▸ **What you need to do**:
Update the records from the first line up to and including the line with "tanger - tétouan" by replacing "Últimas noticias" with "Noticias recientes". Give back only those lines, with everything else unchanged.

▸ **Data extracts**:
☆ ☆ ☆ ☆ ☆ ☆ ☆

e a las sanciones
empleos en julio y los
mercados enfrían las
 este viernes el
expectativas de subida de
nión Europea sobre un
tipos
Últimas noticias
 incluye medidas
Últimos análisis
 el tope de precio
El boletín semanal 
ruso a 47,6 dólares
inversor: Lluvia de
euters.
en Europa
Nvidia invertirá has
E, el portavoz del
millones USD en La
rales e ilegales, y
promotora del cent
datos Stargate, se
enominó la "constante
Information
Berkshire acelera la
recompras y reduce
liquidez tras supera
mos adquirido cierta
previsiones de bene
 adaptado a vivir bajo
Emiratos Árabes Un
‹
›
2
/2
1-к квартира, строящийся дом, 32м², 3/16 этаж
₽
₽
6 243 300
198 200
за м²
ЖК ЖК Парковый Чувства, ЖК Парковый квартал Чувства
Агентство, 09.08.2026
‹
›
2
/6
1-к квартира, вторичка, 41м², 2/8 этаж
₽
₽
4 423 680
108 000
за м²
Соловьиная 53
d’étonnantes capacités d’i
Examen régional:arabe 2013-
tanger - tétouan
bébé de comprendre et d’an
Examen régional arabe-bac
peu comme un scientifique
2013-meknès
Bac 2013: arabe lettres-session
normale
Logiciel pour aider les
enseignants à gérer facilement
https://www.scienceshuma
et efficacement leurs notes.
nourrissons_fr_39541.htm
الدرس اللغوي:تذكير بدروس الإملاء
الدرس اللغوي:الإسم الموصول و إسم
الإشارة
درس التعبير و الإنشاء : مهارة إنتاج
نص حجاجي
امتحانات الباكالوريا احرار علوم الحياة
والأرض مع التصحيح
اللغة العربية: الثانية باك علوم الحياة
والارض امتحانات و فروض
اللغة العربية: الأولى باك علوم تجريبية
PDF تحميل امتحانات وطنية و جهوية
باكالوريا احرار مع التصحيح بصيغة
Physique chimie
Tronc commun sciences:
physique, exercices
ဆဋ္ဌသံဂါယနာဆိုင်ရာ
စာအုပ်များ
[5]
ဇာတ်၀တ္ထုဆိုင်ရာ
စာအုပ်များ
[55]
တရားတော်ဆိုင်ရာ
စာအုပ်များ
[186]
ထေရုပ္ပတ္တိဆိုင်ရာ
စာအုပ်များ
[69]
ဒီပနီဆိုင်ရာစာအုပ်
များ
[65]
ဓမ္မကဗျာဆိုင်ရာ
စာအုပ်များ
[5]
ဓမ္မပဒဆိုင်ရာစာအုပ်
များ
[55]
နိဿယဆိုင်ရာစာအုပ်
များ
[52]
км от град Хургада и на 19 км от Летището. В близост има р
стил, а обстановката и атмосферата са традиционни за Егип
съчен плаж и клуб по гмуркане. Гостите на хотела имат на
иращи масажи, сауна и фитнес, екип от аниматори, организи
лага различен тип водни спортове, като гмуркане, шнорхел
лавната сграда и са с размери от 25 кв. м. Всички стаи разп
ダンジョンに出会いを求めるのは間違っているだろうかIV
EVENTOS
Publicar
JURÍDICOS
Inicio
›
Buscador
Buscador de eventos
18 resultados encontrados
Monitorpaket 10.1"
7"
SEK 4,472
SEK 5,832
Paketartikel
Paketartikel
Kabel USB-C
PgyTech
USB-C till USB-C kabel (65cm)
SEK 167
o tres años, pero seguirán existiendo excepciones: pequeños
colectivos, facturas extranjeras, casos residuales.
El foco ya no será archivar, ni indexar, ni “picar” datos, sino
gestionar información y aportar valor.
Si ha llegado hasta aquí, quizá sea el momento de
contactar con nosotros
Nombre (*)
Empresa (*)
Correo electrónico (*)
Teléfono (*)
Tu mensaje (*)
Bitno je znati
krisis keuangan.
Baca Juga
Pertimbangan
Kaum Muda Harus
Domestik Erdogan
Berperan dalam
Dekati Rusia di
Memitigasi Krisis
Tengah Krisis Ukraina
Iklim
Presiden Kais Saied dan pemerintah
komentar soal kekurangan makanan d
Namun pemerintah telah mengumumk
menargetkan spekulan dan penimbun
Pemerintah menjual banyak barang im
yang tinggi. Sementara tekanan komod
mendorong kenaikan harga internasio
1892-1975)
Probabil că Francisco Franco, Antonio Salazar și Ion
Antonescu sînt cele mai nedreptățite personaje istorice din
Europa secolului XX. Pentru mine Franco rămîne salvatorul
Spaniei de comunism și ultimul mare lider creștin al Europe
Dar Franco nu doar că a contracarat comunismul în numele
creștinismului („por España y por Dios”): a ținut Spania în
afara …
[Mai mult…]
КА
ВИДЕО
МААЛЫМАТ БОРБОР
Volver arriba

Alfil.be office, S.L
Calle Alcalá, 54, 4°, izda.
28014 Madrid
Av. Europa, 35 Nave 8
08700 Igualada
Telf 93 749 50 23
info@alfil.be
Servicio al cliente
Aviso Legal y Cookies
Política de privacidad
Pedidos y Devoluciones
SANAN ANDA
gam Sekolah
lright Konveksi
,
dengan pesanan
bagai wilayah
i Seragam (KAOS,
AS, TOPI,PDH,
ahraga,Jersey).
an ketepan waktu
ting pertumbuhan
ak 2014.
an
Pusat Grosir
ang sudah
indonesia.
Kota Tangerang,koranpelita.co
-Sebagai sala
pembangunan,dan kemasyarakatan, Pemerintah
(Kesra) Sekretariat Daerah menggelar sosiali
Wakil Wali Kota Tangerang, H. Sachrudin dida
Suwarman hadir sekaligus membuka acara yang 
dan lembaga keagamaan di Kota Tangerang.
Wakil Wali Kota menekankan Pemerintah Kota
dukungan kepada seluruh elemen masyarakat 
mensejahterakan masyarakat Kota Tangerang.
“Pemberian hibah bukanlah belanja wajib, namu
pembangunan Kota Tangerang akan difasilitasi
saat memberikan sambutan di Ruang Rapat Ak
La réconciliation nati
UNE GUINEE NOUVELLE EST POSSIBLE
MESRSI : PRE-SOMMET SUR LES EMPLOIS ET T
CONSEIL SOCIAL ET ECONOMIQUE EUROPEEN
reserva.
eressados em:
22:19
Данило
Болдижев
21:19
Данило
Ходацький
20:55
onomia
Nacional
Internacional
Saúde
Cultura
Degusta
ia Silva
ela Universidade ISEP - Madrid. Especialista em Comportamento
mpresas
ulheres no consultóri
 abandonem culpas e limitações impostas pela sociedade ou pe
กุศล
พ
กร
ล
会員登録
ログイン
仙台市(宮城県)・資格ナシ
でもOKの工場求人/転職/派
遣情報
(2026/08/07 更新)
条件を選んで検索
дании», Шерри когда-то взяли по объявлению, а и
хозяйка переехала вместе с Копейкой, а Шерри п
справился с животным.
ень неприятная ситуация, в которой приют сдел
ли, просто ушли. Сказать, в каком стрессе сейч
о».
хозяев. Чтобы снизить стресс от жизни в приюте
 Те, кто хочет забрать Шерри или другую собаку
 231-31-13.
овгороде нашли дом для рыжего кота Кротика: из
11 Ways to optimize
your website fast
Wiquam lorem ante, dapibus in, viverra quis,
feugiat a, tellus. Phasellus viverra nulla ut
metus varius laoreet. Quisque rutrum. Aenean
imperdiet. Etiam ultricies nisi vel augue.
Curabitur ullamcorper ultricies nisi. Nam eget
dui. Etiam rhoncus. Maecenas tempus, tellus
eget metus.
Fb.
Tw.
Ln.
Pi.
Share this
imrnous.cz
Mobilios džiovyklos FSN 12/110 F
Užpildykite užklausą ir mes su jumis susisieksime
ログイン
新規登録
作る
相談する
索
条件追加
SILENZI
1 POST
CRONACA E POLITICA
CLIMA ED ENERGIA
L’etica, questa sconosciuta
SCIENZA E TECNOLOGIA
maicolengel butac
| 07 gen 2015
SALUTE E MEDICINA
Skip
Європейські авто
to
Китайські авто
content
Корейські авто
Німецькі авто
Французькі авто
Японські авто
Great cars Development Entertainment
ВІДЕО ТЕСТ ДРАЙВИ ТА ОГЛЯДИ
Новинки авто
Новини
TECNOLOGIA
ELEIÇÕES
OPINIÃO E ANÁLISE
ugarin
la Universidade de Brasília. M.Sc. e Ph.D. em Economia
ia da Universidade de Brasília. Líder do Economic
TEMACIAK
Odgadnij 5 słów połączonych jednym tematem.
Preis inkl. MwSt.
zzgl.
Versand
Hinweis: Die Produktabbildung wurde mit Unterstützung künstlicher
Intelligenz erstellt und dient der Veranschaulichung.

☆ ☆ ☆ ☆ ☆ ☆ ☆

▸ **Result below**:
e a las sanciones
empleos en julio y los
mercados enfrían las
 este viernes el
expectativas de subida de
nión Europea sobre un
tipos
Noticias recientes
 incluye medidas
Últimos análisis
 el tope de precio
El boletín semanal 
ruso a 47,6 dólares
inversor: Lluvia de
euters.
en Europa
Nvidia invertirá has
E, el portavoz del
millones USD en La
rales e ilegales, y
promotora del cent
datos Stargate, se
enominó la "constante
Information
Berkshire acelera la
recompras y reduce
liquidez tras supera
mos adquirido cierta
previsiones de bene
 adaptado a vivir bajo
Emiratos Árabes Un
‹
›
2
/2
1-к квартира, строящийся дом, 32м², 3/16 этаж
₽
₽
6 243 300
198 200
за м²
ЖК ЖК Парковый Чувства, ЖК Парковый квартал Чувства
Агентство, 09.08.2026
‹
›
2
/6
1-к квартира, вторичка, 41м², 2/8 этаж
₽
₽
4 423 680
108 000
за м²
Соловьиная 53
d’étonnantes capacités d’i
Examen régional:arabe 2013-
tanger - tétouan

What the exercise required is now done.